Was geschieht denn im Inneren unserer Seele, wenn wir in der Gegenwart des Herrn verweilen?
Wir Katholiken nennen es die geistige Kommunion! In diesem Fall nehmen wir die Gegenwart des Herrn nicht durch die Vermittlung der Sinne auf, wie es beim Empfang der Heiligen Kommunion geschieht, sondern direkt in unserem Geist. Gott spricht auf diese Weise sehr sanft zu unserer Seele! Vielleicht können wir sagen, daß dies in der “Weise des Lammes” geschieht! Seine Gegenwart in der heiligen Eucharistie ist wie ein sanfter Wind, der unsere Seele streichelt; sie empfängt eine milde Wärme und seine Gegenwart wird zunehmend vertrauter!
Dieser Weg des milden Eindringes in unsere Seele erinnert an die Pfingstsequenz, wo es heißt: “In der Unrast schenkst Du Ruh, hauchst in Hitze Kühlung zu, spendest Trost in Leid und Tod!”

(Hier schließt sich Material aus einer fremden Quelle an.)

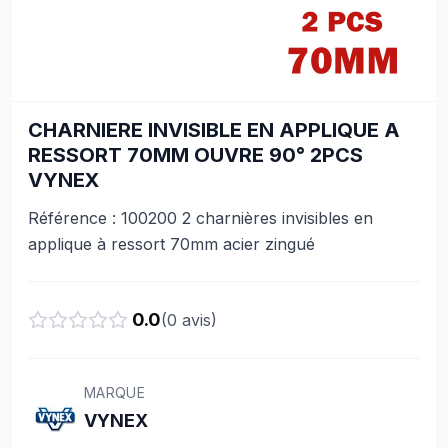
CHARNIERE INVISIBLE EN APPLIQUE A
RESSORT 70MM OUVRE 90° 2PCS
VYNEX
Référence : 100200 2 charnières invisibles en
applique à ressort 70mm acier zingué
0.0
(
0
avis)
MARQUE
VYNEX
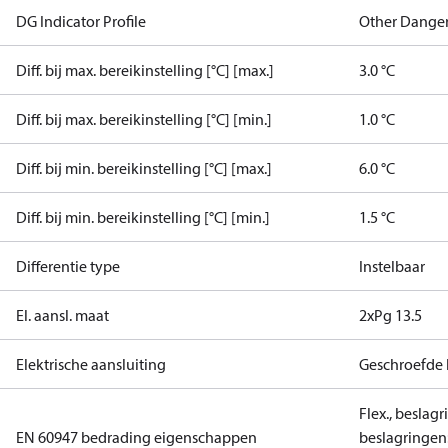
DG Indicator Profile
Other Dange
Diff. bij max. bereikinstelling [°C] [max.]
3.0 °C
Diff. bij max. bereikinstelling [°C] [min.]
1.0 °C
Diff. bij min. bereikinstelling [°C] [max.]
6.0 °C
Diff. bij min. bereikinstelling [°C] [min.]
1.5 °C
Differentie type
Instelbaar
El. aansl. maat
2xPg 13.5
Elektrische aansluiting
Geschroefde
Flex., beslag
EN 60947 bedrading eigenschappen
beslagringen:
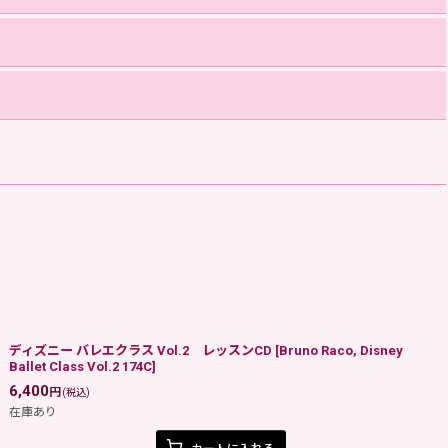
ディズニー バレエクラス Vol.2 レッスンCD
[
Bruno Raco, Disney
Ballet Class Vol.2 174C
]
6,400
円
(税込)
在庫あり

Die Einübung in die Stille vor dem Tabernakel beheimatet unsere Seele im Herrn und läßt das Verlangen nach seiner Gegenwart wachsen. Da unser geistlicher Weg ein immer tieferes “Nach-Hause-Kommen” in das Herz unseres Vaters bedeutet, ist die eucharistische Anbetung – auch als Fortsetzung des Empfangs der heiligen Kommunion – ein vorzügliches geistliches Mittel für das Wachsen in der Liebe.
Vor Gott sind wir ja in erster Linie empfangende Menschen. So ist es in der Zeit und auch in der Ewigkeit. Deshalb finden wir in der Stille vor dem Herrn im Tabernakel immer mehr innere Ruhe und Beheimatung. Dies wiederum ist für unsere Seele in der umtriebigen Welt von großer Bedeutung, denn das Gebet soll ja nicht eine Art lästiger Pflicht sein, der man sich zu unterziehen hat, sondern ein Vorgeschmack des Himmels.

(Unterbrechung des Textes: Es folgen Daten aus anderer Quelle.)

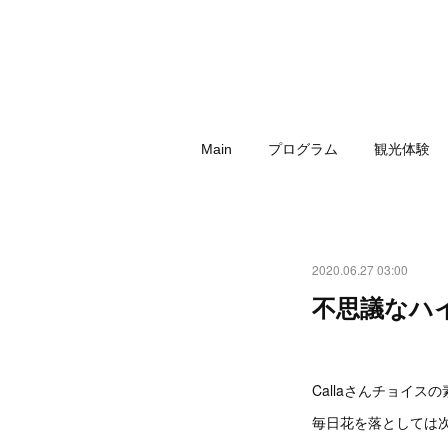
Main
プログラム
観光体験
2020.06.27 03:00
不思議なハイ
Callaさんチョイス
毎日花を落としては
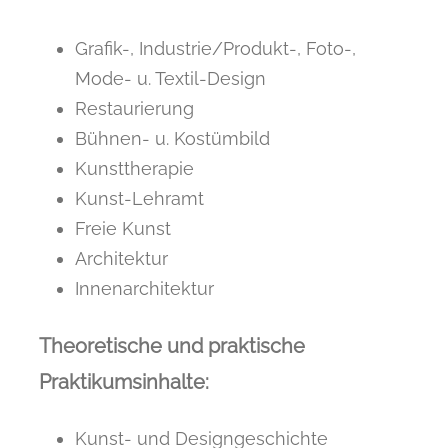
Grafik-, Industrie/Produkt-, Foto-,
Mode- u. Textil-Design
Restaurierung
Bühnen- u. Kostümbild
Kunsttherapie
Kunst-Lehramt
Freie Kunst
Architektur
Innenarchitektur
Theoretische und praktische
Praktikumsinhalte:
Kunst- und Designgeschichte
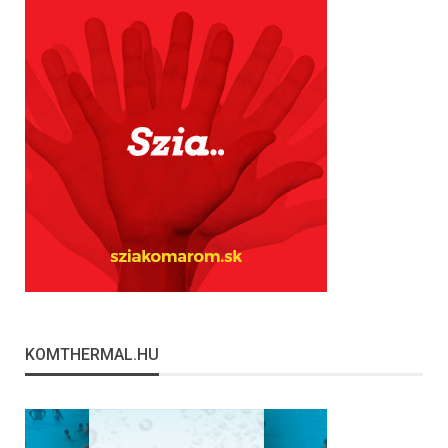
KOMTHERMAL.HU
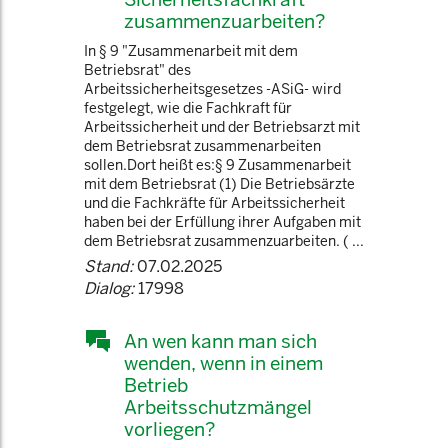
zusammenzuarbeiten?
In § 9 "Zusammenarbeit mit dem
Betriebsrat" des
Arbeitssicherheitsgesetzes -ASiG- wird
festgelegt, wie die Fachkraft für
Arbeitssicherheit und der Betriebsarzt mit
dem Betriebsrat zusammenarbeiten
sollen.Dort heißt es:§ 9 Zusammenarbeit
mit dem Betriebsrat (1) Die Betriebsärzte
und die Fachkräfte für Arbeitssicherheit
haben bei der Erfüllung ihrer Aufgaben mit
dem Betriebsrat zusammenzuarbeiten. ( ...
Stand:
07.02.2025
Dialog:
17998
An wen kann man sich
wenden, wenn in einem
Betrieb
Arbeitsschutzmängel
vorliegen?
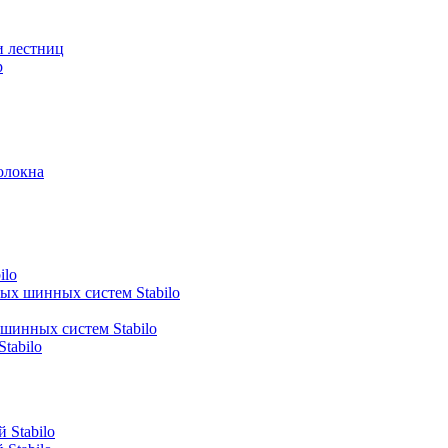
и лестниц
р
олокна
ilo
ных шинных систем Stabilo
 шинных систем Stabilo
tabilo
 Stabilo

Wer beginnt, die eucharistische Anbetung häufiger zu besuchen, wird merken, daß sie zu einem wachsenden inneren Bedürfnis wird, zum täglichen geistigen Brot, welches uns an das Wesentliche erinnert, nämlich beim Herrn zu verweilen
Für Gott ist es eine wunderbare Möglichkeit, sich uns mitzuteilen, in uns dauerhaft Wohnung zu nehmen, um uns mit seiner Gegenwart zu beschenken!